Blocco di testo:
_ _ _ _

Le rilevazioni della competente Autorità di regolazione indicano un picco esponenziale di capacità generativa da fonte solare, a conferma dell’avvenuta messa a terra dei programmi e dei piani di investimento collocati nei piani di incentivazione amministrativa e di liberalizzazione tariffaria che consentono, agli sviluppatori energetici locali ed esteri, di destinare al libero mercato la parte maggioritaria della produzione generata, al netto di una quota dedicata al territorio interno ospitante
(Fonte: Scan TV) Quando il sole dà la carica. Nel corso del primo trimestre dell’anno, la produzione di energia elettrica da fonte solare è aumentata nettamente al confronto con lo stesso periodo dell’anno precedente. I dati statistici, ministeriali e delle autorità indipendenti, mostrano infatti che gli impianti fotovoltaici hanno raggiunto il picco produttivo dei 254 gigawatt/ora di elettricità, in aumento rispetto ai 176 gWh dello stesso periodo dell’anno prima, con un risultato di variazione positiva del 44 per cento.

_ _ _ _

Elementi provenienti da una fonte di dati
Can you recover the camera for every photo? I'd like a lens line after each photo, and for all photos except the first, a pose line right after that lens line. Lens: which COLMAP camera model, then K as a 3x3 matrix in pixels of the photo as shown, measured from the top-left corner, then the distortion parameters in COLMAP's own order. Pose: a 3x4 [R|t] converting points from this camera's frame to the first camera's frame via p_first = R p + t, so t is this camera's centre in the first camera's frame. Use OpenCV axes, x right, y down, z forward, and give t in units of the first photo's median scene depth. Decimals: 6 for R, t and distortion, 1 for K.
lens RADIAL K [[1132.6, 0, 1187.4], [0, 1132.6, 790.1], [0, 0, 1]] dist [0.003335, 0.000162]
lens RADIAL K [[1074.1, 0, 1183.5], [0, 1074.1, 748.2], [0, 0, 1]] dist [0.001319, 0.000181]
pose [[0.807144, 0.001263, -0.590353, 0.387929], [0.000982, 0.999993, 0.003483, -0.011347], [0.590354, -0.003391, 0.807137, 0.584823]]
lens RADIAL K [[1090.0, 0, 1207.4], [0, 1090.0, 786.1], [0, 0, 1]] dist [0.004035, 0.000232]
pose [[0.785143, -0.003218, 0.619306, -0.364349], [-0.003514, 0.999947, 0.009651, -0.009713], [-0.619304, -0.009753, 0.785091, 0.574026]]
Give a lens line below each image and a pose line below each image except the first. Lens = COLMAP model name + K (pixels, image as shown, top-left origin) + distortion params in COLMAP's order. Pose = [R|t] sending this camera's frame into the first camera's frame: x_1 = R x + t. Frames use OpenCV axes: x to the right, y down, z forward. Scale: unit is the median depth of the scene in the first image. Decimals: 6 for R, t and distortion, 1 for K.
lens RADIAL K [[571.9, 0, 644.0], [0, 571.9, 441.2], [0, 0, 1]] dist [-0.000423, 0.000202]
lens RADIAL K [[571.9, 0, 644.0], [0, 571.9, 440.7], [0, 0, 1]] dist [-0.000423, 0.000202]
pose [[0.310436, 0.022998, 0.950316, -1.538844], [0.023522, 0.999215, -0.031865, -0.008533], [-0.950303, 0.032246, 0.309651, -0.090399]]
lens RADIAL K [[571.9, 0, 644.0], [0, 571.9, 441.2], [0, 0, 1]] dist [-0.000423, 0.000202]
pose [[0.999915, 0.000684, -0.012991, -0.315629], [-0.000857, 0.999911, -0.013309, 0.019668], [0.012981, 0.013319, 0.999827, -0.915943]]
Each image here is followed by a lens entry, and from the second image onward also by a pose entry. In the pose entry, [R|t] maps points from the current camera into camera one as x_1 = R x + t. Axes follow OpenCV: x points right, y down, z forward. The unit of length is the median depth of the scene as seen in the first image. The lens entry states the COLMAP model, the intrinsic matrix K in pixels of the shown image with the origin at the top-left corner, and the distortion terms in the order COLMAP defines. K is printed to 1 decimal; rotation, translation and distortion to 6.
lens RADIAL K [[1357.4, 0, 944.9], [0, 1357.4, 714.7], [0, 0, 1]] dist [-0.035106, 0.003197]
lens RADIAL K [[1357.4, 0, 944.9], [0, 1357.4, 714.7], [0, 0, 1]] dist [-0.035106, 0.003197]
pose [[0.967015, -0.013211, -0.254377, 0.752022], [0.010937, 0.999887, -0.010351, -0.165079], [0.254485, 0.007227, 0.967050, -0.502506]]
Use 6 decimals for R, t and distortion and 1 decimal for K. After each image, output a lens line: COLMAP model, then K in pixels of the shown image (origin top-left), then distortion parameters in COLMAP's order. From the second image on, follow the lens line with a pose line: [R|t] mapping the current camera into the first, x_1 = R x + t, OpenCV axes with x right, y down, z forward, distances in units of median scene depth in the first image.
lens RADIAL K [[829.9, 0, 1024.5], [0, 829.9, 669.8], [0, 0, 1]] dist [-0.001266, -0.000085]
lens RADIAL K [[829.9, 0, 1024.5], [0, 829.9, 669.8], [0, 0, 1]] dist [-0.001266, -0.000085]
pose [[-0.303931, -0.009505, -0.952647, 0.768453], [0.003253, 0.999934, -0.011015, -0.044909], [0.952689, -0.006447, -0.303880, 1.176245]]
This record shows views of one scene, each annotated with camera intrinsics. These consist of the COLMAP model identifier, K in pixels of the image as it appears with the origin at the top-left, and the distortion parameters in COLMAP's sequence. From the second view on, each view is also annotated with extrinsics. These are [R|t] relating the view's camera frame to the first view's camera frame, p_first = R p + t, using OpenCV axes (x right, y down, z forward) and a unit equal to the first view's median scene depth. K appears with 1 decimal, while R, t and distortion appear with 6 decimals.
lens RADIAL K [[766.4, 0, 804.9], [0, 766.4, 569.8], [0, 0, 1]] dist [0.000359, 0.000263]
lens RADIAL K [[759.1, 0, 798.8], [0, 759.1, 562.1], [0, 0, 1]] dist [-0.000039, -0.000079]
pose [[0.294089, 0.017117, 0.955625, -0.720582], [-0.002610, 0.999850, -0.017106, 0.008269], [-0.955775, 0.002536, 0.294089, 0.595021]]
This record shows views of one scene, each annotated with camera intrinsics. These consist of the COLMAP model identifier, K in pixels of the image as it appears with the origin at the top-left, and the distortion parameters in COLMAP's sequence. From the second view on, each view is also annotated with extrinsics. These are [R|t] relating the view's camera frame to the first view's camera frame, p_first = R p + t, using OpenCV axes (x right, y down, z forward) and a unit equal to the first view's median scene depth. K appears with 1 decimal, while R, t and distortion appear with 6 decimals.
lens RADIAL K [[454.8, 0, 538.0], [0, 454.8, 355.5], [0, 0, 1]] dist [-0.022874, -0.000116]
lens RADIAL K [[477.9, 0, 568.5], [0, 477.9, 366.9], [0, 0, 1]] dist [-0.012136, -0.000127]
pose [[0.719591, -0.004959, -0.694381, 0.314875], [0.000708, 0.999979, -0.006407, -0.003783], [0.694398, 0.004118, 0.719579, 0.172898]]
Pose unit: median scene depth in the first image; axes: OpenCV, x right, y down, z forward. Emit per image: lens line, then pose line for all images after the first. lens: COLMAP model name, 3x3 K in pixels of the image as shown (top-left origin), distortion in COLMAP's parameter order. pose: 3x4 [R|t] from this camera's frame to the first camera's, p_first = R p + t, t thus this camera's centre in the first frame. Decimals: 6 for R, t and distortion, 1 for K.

_ _ _ _

Il compito:
Secondo il testo sull'energia solare, quanti gigawatt/ora di elettricità hanno prodotto gli impianti fotovoltaici nel primo trimestre dell'anno? Rispondi basandoti soltanto sul testo.

Spazio risposta:
Gli impianti fotovoltaici hanno prodotto 254 gigawatt/ora di elettricità.